Reproduce verbatim the records from the line containing "True or false: Silver" up to and including the line containing "At which category".

### [Listed records]
━━━━━━
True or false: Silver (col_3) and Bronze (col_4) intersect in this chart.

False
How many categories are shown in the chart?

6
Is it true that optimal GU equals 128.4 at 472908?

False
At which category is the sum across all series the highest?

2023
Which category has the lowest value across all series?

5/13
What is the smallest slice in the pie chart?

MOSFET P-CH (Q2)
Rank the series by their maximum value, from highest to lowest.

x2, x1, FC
━━━━━━
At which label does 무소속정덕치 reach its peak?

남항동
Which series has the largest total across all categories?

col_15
━━━━━━
### [Answer section]
True or false: Silver (col_3) and Bronze (col_4) intersect in this chart.

False
How many categories are shown in the chart?

6
Is it true that optimal GU equals 128.4 at 472908?

False
At which category is the sum across all series the highest?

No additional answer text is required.